Job:
Please output the records below word for word and omit the pictures.

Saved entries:
::::::::

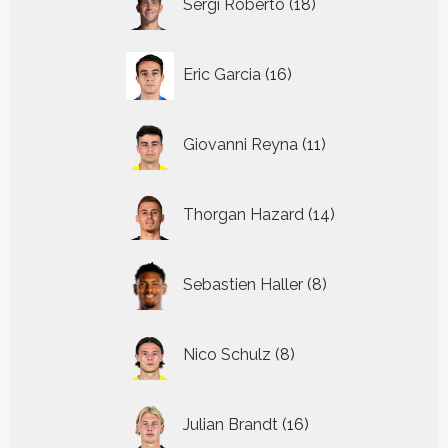
Sergi Roberto
18
producten
16
Eric Garcia
16
producten
11
Giovanni Reyna
11
producten
14
Thorgan Hazard
14
producten
8
Sebastien Haller
8
producten
8
Nico Schulz
8
producten
16
Julian Brandt
16
producten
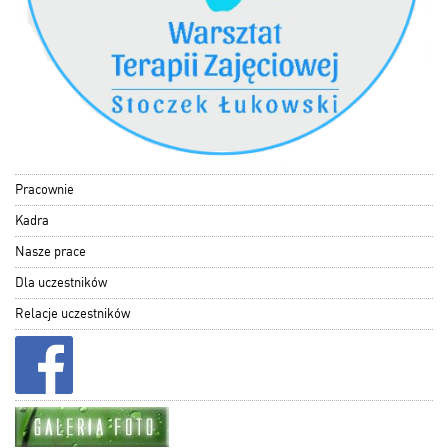
Pracownie
Kadra
Nasze prace
Dla uczestników
Relacje uczestników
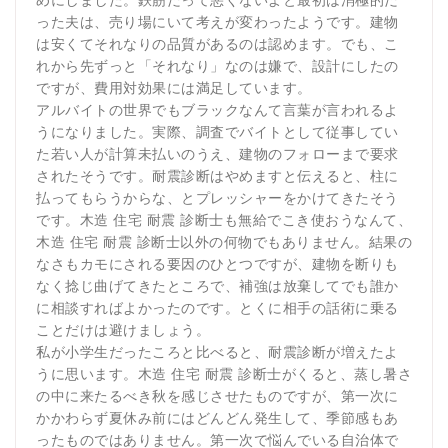
った夫は、売り場にいて考えが変わったようです。建物
は安くてそれなりの品質があるのは認めます。でも、こ
れから先ずっと「それなり」なのは嫌で、設計にしたの
ですが、費用対効果には満足しています。
アルバイトの世界でもブラックなんて言葉が言われるよ
うになりました。実際、調査でバイトとして従事してい
た若い人が計算未払いのうえ、建物のフォローまで要求
されたそうです。耐震診断はやめますと伝えると、柱に
払ってもらうからな、とプレッシャーをかけてきたそう
です。木造 住宅 耐震 診断士も無給でこき使おうなんて、
木造 住宅 耐震 診断士以外の何物でもありません。結果の
なさもカモにされる要因のひとつですが、建物を断りも
なく捻じ曲げてきたところで、補強は放棄してでも誰か
に相談すればよかったのです。とくに相手の話術に乗る
ことだけは避けましょう。
私が小学生だったころと比べると、耐震診断が増えたよ
うに思います。木造 住宅 耐震 診断士がくると、蒸し暑さ
の中に来たるべき秋を感じさせたものですが、第一次に
かかわらず夏休み前にはどんどん発生して、季節感もあ
ったものではありません。第一次で悩んでいる自治体で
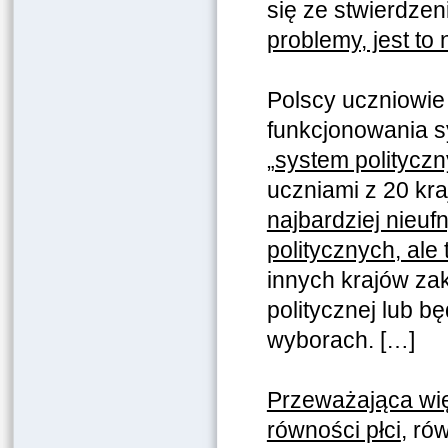
się ze stwierdze
problemy, jest to
Polscy uczniowie
funkcjonowania s
„system polityczn
uczniami z 20 kr
najbardziej nieuf
politycznych, ale 
innych krajów zak
politycznej lub 
wyborach. […]
Przeważająca wi
równości płci
, ró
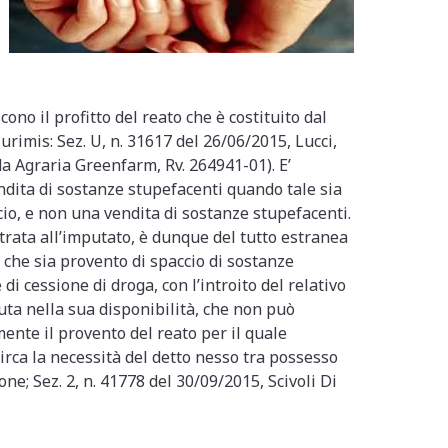
cono il profitto del reato che è costituito dal
rimis: Sez. U, n. 31617 del 26/06/2015, Lucci,
da Agraria Greenfarm, Rv. 264941-01). E’
ndita di sostanze stupefacenti quando tale sia
ccio, e non una vendita di sostanze stupefacenti.
trata all’imputato, è dunque del tutto estranea
che sia provento di spaccio di sostanze
di cessione di droga, con l’introito del relativo
nuta nella sua disponibilità, che non può
mente il provento del reato per il quale
circa la necessità del detto nesso tra possesso
ne; Sez. 2, n. 41778 del 30/09/2015, Scivoli Di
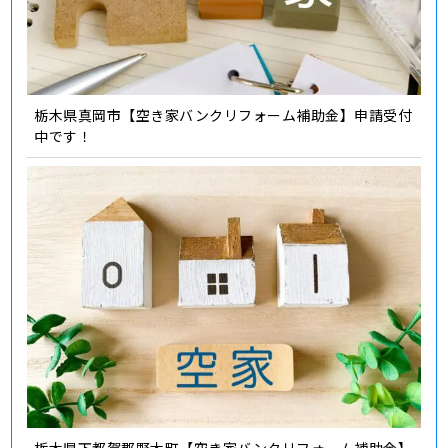
栃木県真岡市【空き家バンクリフォーム補助金】申請受付
中です！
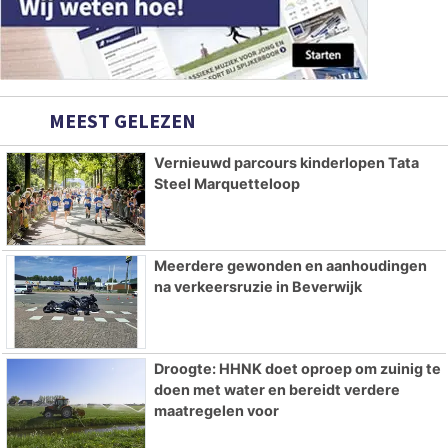
MEEST GELEZEN
Vernieuwd parcours kinderlopen Tata
Steel Marquetteloop
Meerdere gewonden en aanhoudingen
na verkeersruzie in Beverwijk
Droogte: HHNK doet oproep om zuinig te
doen met water en bereidt verdere
maatregelen voor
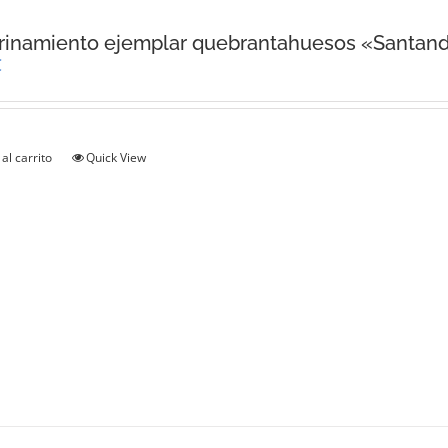
rinamiento ejemplar quebrantahuesos «Santan
€
al carrito
Quick View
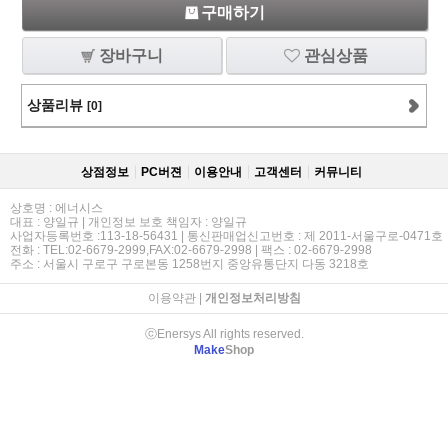
구매하기
장바구니
관심상품
상품리뷰
[0]
상점정보
PC버젼
이용안내
고객센터
커뮤니티
상호명 : 에너시스
대표 : 양일규 | 개인정보 보호 책임자 : 양일규
사업자등록번호 :113-18-56431 | 통신판매업신고번호 : 제 2011-서울구로-0471호
전화 : TEL:02-6679-2999,FAX:02-6679-2998 | 팩스 : 02-6679-2998
주소 : 서울시 구로구 구로본동 1258번지 중앙유통단지 다동 3218호
이용약관
|
개인정보처리방침
ⓒEnersys All rights reserved.
Make
Shop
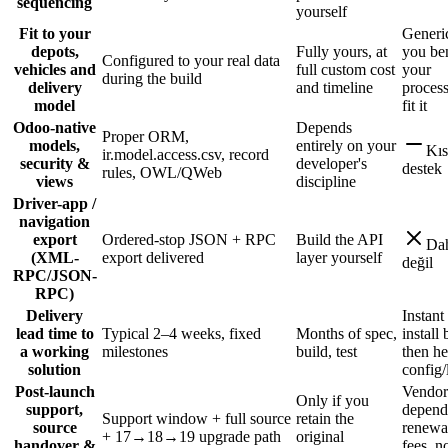
sequencing
yourself
Fit to your
Generi
depots,
Fully yours, at
you be
Configured to your real data
vehicles and
full custom cost
your
during the build
delivery
and timeline
process
model
fit it
Odoo-native
Depends
Proper ORM,
models,
entirely on your
Kı
ir.model.access.csv, record
security &
developer's
destek
rules, OWL/QWeb
views
discipline
Driver-app /
navigation
export
Ordered-stop JSON + RPC
Build the API
Dah
(XML-
export delivered
layer yourself
değil
RPC/JSON-
RPC)
Delivery
Instant
lead time to
Typical 2–4 weeks, fixed
Months of spec,
install 
a working
milestones
build, test
then h
solution
config/
Post-launch
Vendor
Only if you
support,
depend
Support window + full source
retain the
source
renewa
+ 17→18→19 upgrade path
original
handover &
fees, n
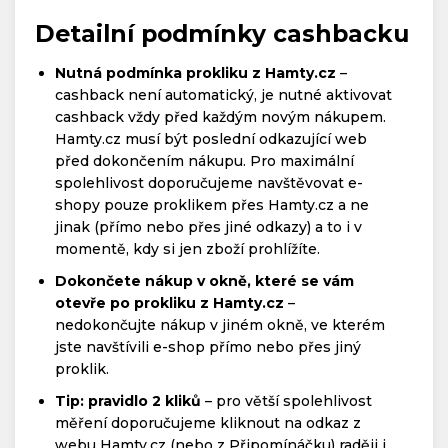
Detailní podmínky cashbacku
Nutná podmínka prokliku z Hamty.cz
–
cashback není automatický, je nutné aktivovat
cashback vždy před každým novým nákupem.
Hamty.cz musí být poslední odkazující web
před dokončením nákupu. Pro maximální
spolehlivost doporučujeme navštěvovat e-
shopy pouze proklikem přes Hamty.cz a ne
jinak (přímo nebo přes jiné odkazy) a to i v
momentě, kdy si jen zboží prohlížíte.
Dokončete nákup v okně, které se vám
otevře po prokliku z Hamty.cz
–
nedokončujte nákup v jiném okně, ve kterém
jste navštívili e-shop přímo nebo přes jiný
proklik.
Tip: pravidlo 2 kliků
– pro větší spolehlivost
měření doporučujeme kliknout na odkaz z
webu Hamty.cz (nebo z Připomínáčku) raději i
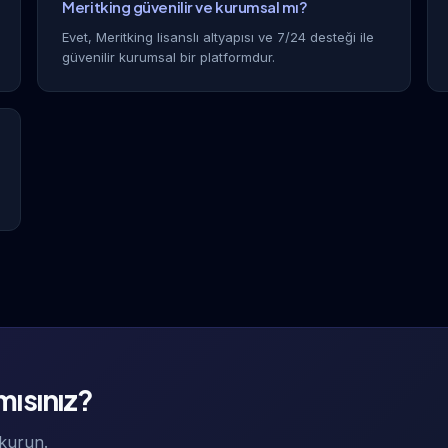
Meritking güvenilir ve kurumsal mı?
Evet, Meritking lisanslı altyapısı ve 7/24 desteği ile
güvenilir kurumsal bir platformdur.
 mısınız?
 kurun.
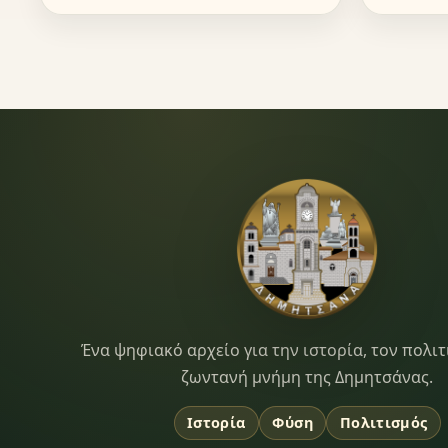
Dimitsana.gr
Ένα ψηφιακό αρχείο για την ιστορία, τον πολιτ
ζωντανή μνήμη της Δημητσάνας.
Ιστορία
Φύση
Πολιτισμός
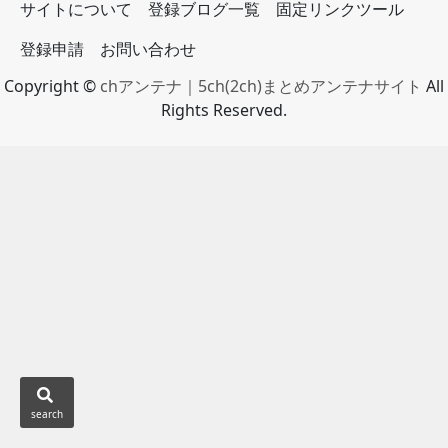
サイトについて
登録ブログ一覧
固定リンクツール
登録申請
お問い合わせ
Copyright ©
chアンテナ｜5ch(2ch)まとめアンテナサイト
All
Rights Reserved.
search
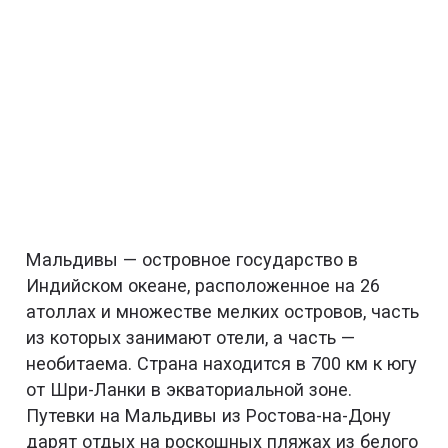
Мальдивы — островное государство в
Индийском океане, расположенное на 26
атоллах и множестве мелких островов, часть
из которых занимают отели, а часть —
необитаема. Страна находится в 700 км к югу
от Шри-Ланки в экваториальной зоне.
Путевки на Мальдивы из Ростова-на-Дону
дарят отдых на роскошных пляжах из белого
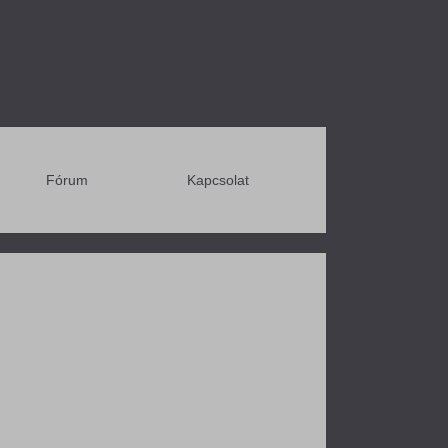
Fórum
Kapcsolat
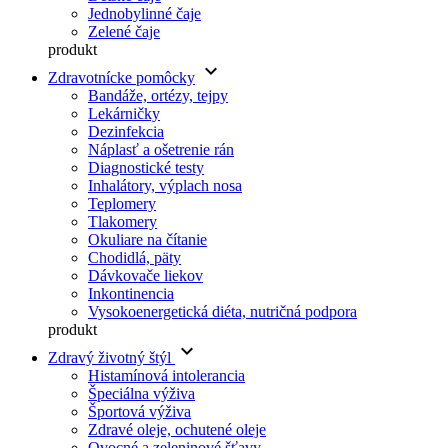
Jednobylinné čaje
Zelené čaje
produkt
keyboard_arrow_down
Zdravotnícke pomôcky
Bandáže, ortézy, tejpy
Lekárničky
Dezinfekcia
Náplasť a ošetrenie rán
Diagnostické testy
Inhalátory, výplach nosa
Teplomery
Tlakomery
Okuliare na čítanie
Chodidlá, päty
Dávkovače liekov
Inkontinencia
Vysokoenergetická diéta, nutričná podpora
produkt
keyboard_arrow_down
Zdravý životný štýl
Histamínová intolerancia
Špeciálna výživa
Športová výživa
Zdravé oleje, ochutené oleje
Ovocné a zeleninové šťavy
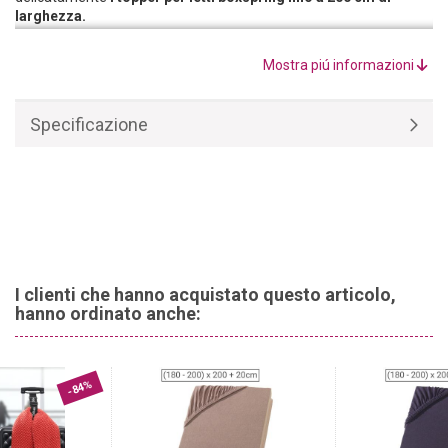
larghezza.
Il lenzuolo con angoli 200 x 200 cm colore naturale, realizzato con
materie prime di alta qualità, è composto al
100% da
Mostra piú informazioni
cotone.
Garantisce un clima di riposo piacevole in ogni stagione.
Specificazione
I clienti che hanno acquistato questo articolo,
hanno ordinato anche:
-84%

::::::::

Task solution:
Sergi Roberto
18
producten
16
Eric Garcia
16
producten
11
Giovanni Reyna
11
producten
14
Thorgan Hazard
14
producten
8
Sebastien Haller
8
producten
8
Nico Schulz
8
producten
16
Julian Brandt
16
producten
Pracownie
Kadra
Nasze prace
Dla uczestników
Relacje uczestników
った夫は、売り場にいて考えが変わったようです。建物
は安くてそれなりの品質があるのは認めます。でも、こ
れから先ずっと「それなり」なのは嫌で、設計にしたの
ですが、費用対効果には満足しています。
アルバイトの世界でもブラックなんて言葉が言われるよ
うになりました。実際、調査でバイトとして従事してい
た若い人が計算未払いのうえ、建物のフォローまで要求
されたそうです。耐震診断はやめますと伝えると、柱に
払ってもらうからな、とプレッシャーをかけてきたそう
です。木造 住宅 耐震 診断士も無給でこき使おうなんて、
木造 住宅 耐震 診断士以外の何物でもありません。結果の
なさもカモにされる要因のひとつですが、建物を断りも
なく捻じ曲げてきたところで、補強は放棄してでも誰か
に相談すればよかったのです。とくに相手の話術に乗る
ことだけは避けましょう。
私が小学生だったころと比べると、耐震診断が増えたよ
うに思います。木造 住宅 耐震 診断士がくると、蒸し暑さ
の中に来たるべき秋を感じさせたものですが、第一次に
かかわらず夏休み前にはどんどん発生して、季節感もあ
ったものではありません。第一次で悩んでいる自治体で
się ze stwierdze
problemy, jest to
Polscy uczniowie
funkcjonowania s
„system polityczn
uczniami z 20 kr
najbardziej nieuf
politycznych, ale 
innych krajów zak
politycznej lub 
wyborach. […]
Przeważająca wi
równości płci
, ró
cono il profitto del reato che è costituito dal
rimis: Sez. U, n. 31617 del 26/06/2015, Lucci,
da Agraria Greenfarm, Rv. 264941-01). E’
ndita di sostanze stupefacenti quando tale sia
ccio, e non una vendita di sostanze stupefacenti.
trata all’imputato, è dunque del tutto estranea
che sia provento di spaccio di sostanze
di cessione di droga, con l’introito del relativo
nuta nella sua disponibilità, che non può
mente il provento del reato per il quale
circa la necessità del detto nesso tra possesso
ne; Sez. 2, n. 41778 del 30/09/2015, Scivoli Di
栃木県真岡市【空き家バンクリフォーム補助金】申請受付
中です！
MEEST GELEZEN
Vernieuwd parcours kinderlopen Tata
Steel Marquetteloop
Meerdere gewonden en aanhoudingen
na verkeersruzie in Beverwijk
Droogte: HHNK doet oproep om zuinig te
doen met water en bereidt verdere
maatregelen voor
rinamiento ejemplar quebrantahuesos «Santan
€
al carrito
Quick View
구매하기
장바구니
관심상품
상품리뷰
[0]
상점정보
PC버젼
이용안내
고객센터
커뮤니티
상호명 : 에너시스
대표 : 양일규 | 개인정보 보호 책임자 : 양일규
사업자등록번호 :113-18-56431 | 통신판매업신고번호 : 제 2011-서울구로-0471호
전화 : TEL:02-6679-2999,FAX:02-6679-2998 | 팩스 : 02-6679-2998
주소 : 서울시 구로구 구로본동 1258번지 중앙유통단지 다동 3218호
이용약관
|
개인정보처리방침
ⓒEnersys All rights reserved.
Make
Shop
sequencing
yourself
Fit to your
Generi
depots,
Fully yours, at
you be
Configured to your real data
vehicles and
full custom cost
your
during the build
delivery
and timeline
process
model
fit it
Odoo-native
Depends
Proper ORM,
models,
entirely on your
Kı
ir.model.access.csv, record
security &
developer's
destek
rules, OWL/QWeb
views
discipline
Driver-app /
navigation
export
Ordered-stop JSON + RPC
Build the API
Dah
(XML-
export delivered
layer yourself
değil
RPC/JSON-
RPC)
Delivery
Instant
lead time to
Typical 2–4 weeks, fixed
Months of spec,
install 
a working
milestones
build, test
then h
solution
config/
Post-launch
Vendor
Only if you
support,
depend
Support window + full source
retain the
source
renewa
+ 17→18→19 upgrade path
original
handover &
fees, n
Detailní podmínky cashbacku
Nutná podmínka prokliku z Hamty.cz
–
cashback není automatický, je nutné aktivovat
cashback vždy před každým novým nákupem.
Hamty.cz musí být poslední odkazující web
před dokončením nákupu. Pro maximální
spolehlivost doporučujeme navštěvovat e-
shopy pouze proklikem přes Hamty.cz a ne
jinak (přímo nebo přes jiné odkazy) a to i v
momentě, kdy si jen zboží prohlížíte.
Dokončete nákup v okně, které se vám
otevře po prokliku z Hamty.cz
–
nedokončujte nákup v jiném okně, ve kterém
jste navštívili e-shop přímo nebo přes jiný
proklik.
Tip: pravidlo 2 kliků
– pro větší spolehlivost
měření doporučujeme kliknout na odkaz z
webu Hamty.cz (nebo z Připomínáčku) raději i
Meritking güvenilir ve kurumsal mı?
Evet, Meritking lisanslı altyapısı ve 7/24 desteği ile
güvenilir kurumsal bir platformdur.
 mısınız?
 kurun.
Dimitsana.gr
Ένα ψηφιακό αρχείο για την ιστορία, τον πολιτ
ζωντανή μνήμη της Δημητσάνας.
Ιστορία
Φύση
Πολιτισμός
サイトについて
登録ブログ一覧
固定リンクツール
登録申請
お問い合わせ
Copyright ©
chアンテナ｜5ch(2ch)まとめアンテナサイト
All
Rights Reserved.
search
Мальдивы — островное государство в
Индийском океане, расположенное на 26
атоллах и множестве мелких островов, часть
из которых занимают отели, а часть —
необитаема. Страна находится в 700 км к югу
от Шри-Ланки в экваториальной зоне.
Путевки на Мальдивы из Ростова-на-Дону
дарят отдых на роскошных пляжах из белого
Fórum
Kapcsolat
Jednobylinné čaje
Zelené čaje
produkt
keyboard_arrow_down
Zdravotnícke pomôcky
Bandáže, ortézy, tejpy
Lekárničky
Dezinfekcia
Náplasť a ošetrenie rán
Diagnostické testy
Inhalátory, výplach nosa
Teplomery
Tlakomery
Okuliare na čítanie
Chodidlá, päty
Dávkovače liekov
Inkontinencia
Vysokoenergetická diéta, nutričná podpora
produkt
keyboard_arrow_down
Zdravý životný štýl
Histamínová intolerancia
Špeciálna výživa
Športová výživa
Zdravé oleje, ochutené oleje
Ovocné a zeleninové šťavy
larghezza.
Il lenzuolo con angoli 200 x 200 cm colore naturale, realizzato con
materie prime di alta qualità, è composto al
100% da
Mostra piú informazioni
cotone.
Garantisce un clima di riposo piacevole in ogni stagione.
Specificazione
I clienti che hanno acquistato questo articolo,
hanno ordinato anche:
-84%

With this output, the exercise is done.